以上から、①条約の文言(piracy [6] )に忠実に目的を海賊的利用対策に絞るべく、非親告罪化の対象を複製権侵害に限定し、かつ、②単に「複製」だと二次創作も一部対象化される恐れがあるため、出版権と同様に『原作のまま』複製する行為のみに対象を限定し [7] 、かつ、③現在のTPP条文案と同様の定義 [8] による『商業的規模』の侵害であって、原著作物の市場での収益性に重大な影響がある場合のみに対象を限定することを、提案する。これにより、当局はそのエネルギーを悪質な海賊版ビジネスやこれに準ずるものの摘発に集中させることができ、かつ、社会の各種活動の萎縮は防止でき、もって我が国の文化・経済の強みを維持できることが期待される。
「5.法定の損害賠償・追加的な損害賠償に係る制度」について
いわゆる法定損害賠償・追加的損害賠償の制度は、権利者による泣き寝入りを減少させ、悪質な侵害の予防を期待できるメリットもある。他方、特に米国型の訴訟文化の急速な導入は、賠償金の高額化と濫訴を招き、個人や企業活動の過度の自粛から文化・経済面での強みを減殺しかねない。
この点、当の米国では、原則として侵害前に登録された作品のみが法定賠償金や弁護士費用の請求対象となる [9] 。また、韓国は米韓FTAでTPPと同様の「pre-established damages」の導入を約束しているが [10] 、国内立法においては、侵害行為前に登録された作品のみを法定損害賠償の対象としている [11] 。
上記を踏まえて、以下を提案する。
- TPPの要求は「pre-established damages」であり [12] 、「statutory damages」より広く解釈できるため、日本の現行法114条1項ないし3項はこれにあたり、現行法改正は不要という政府判断は可能と考える。特に、実態との乖離が指摘される弁護士費用の賠償を、対象に差止訴訟も含め、かつ合理的な実際の弁護士費用額に近づけるよう運用を改善する場合、悪質な侵害抑止という条約の要請にもかない、上記の説得力は高まる。
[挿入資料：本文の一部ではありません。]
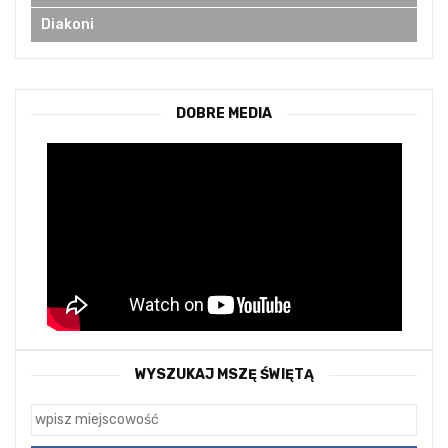
Diakoni
DOBRE MEDIA
WYSZUKAJ MSZĘ ŚWIĘTĄ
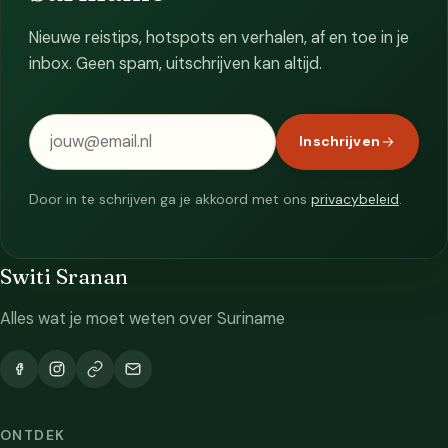
Nieuwe reistips, hotspots en verhalen, af en toe in je
inbox. Geen spam, uitschrijven kan altijd.
E-mailadres
Inschrijven
Door in te schrijven ga je akkoord met ons
privacybeleid
.
Switi Sranan
Alles wat je moet weten over Suriname
ONTDEK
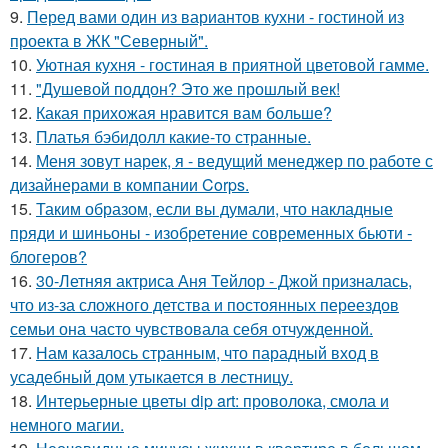
9.
Перед вами один из вариантов кухни - гостиной из
проекта в ЖК "Северный".
10.
Уютная кухня - гостиная в приятной цветовой гамме.
11.
"Душевой поддон? Это же прошлый век!
12.
Какая прихожая нравится вам больше?
13.
Платья бэбидолл какие-то странные.
14.
Меня зовут нарек, я - ведущий менеджер по работе с
дизайнерами в компании Corps.
15.
Таким образом, если вы думали, что накладные
пряди и шиньоны - изобретение современных бьюти -
блогеров?
16.
30-Летняя актриса Аня Тейлор - Джой призналась,
что из-за сложного детства и постоянных переездов
семьи она часто чувствовала себя отчужденной.
17.
Нам казалось странным, что парадный вход в
усадебный дом утыкается в лестницу.
18.
Интерьерные цветы dip art: проволока, смола и
немного магии.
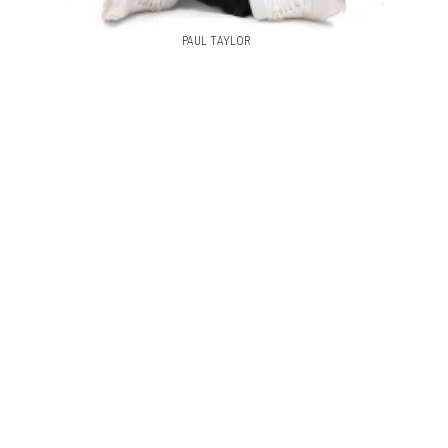
PAUL TAYLOR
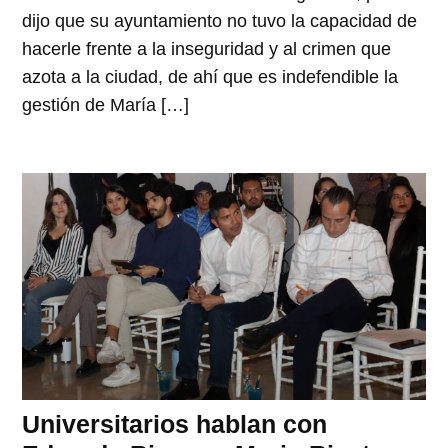
dijo que su ayuntamiento no tuvo la capacidad de
hacerle frente a la inseguridad y al crimen que
azota a la ciudad, de ahí que es indefendible la
gestión de María […]
Universitarios hablan con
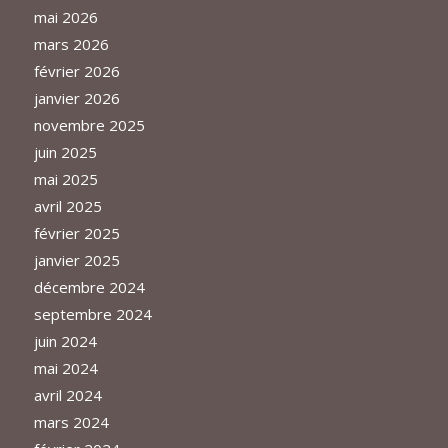
mai 2026
mars 2026
février 2026
janvier 2026
novembre 2025
juin 2025
mai 2025
avril 2025
février 2025
janvier 2025
décembre 2024
septembre 2024
juin 2024
mai 2024
avril 2024
mars 2024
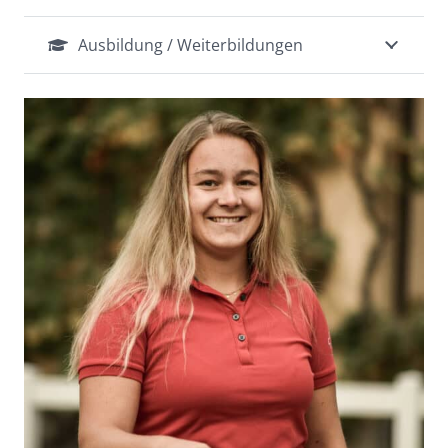
Ausbildung / Weiterbildungen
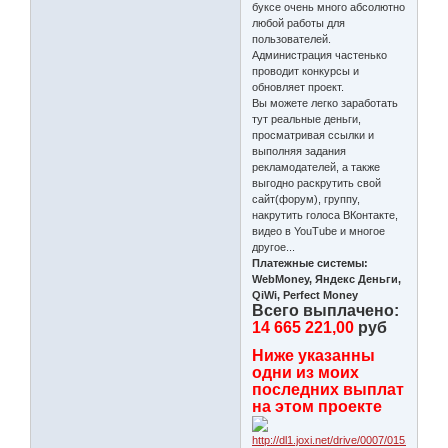
буксе очень много абсолютно
любой работы для
пользователей.
Администрация частенько
проводит конкурсы и
обновляет проект.
Вы можете легко заработать
тут реальные деньги,
просматривая ссылки и
выполняя задания
рекламодателей, а также
выгодно раскрутить свой
сайт(форум), группу,
накрутить голоса ВКонтакте,
видео в YouTube и многое
другое...
Платежные системы:
WebMoney, Яндекс Деньги,
QiWi, Perfect Money
Всего выплачено:
14 665 221,00
руб
Ниже указанны
одни из моих
последних выплат
на этом проекте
- あくまで法定損害賠償等の制度を導入する場合、米国・韓国法などに倣い、現在の実名登録や創作年月日登録制度を改正して全ての作品を登録対象とし、登録後に侵害を行った場合だけを対象とする。
- その際には、侵害抑止に必要な程度の上限額を定め、特に1作品あたりだけでなく、総額の上限も定める(シンガポール、マレーシア法参照 [13] )と共に、行為の悪質性、警告後の侵害継続などの考慮要素を明記して、賠償金の適用対象を明確化する(追加的賠償を含め、制定例多数 [14] )。
立法時期・その他の国内立法等について
以上のほか、TPP知財条項には我が国の情報政策・文化経済に将来にわたって影響を与える条項が少なからず含まれており、早期の全面情報開示とオープンな議論に基づく慎重な国内法対応が望まれる。前のめりな国内法先行などは論外であり、あくまでTPP発効以後に最新の国際情勢を踏まえた柔軟な立法が必要である。また、その際には、フェアユース規定の導入、前述した作品登録制を含む権利情報の集約と公開、「孤児著作物」利用制度の更なる改善など、作品の流通と活用を促進しつつ創作者に正当な利益の還元をはかれる「著作権の日本モデル」の導入を積極的にはかるよう、要望する。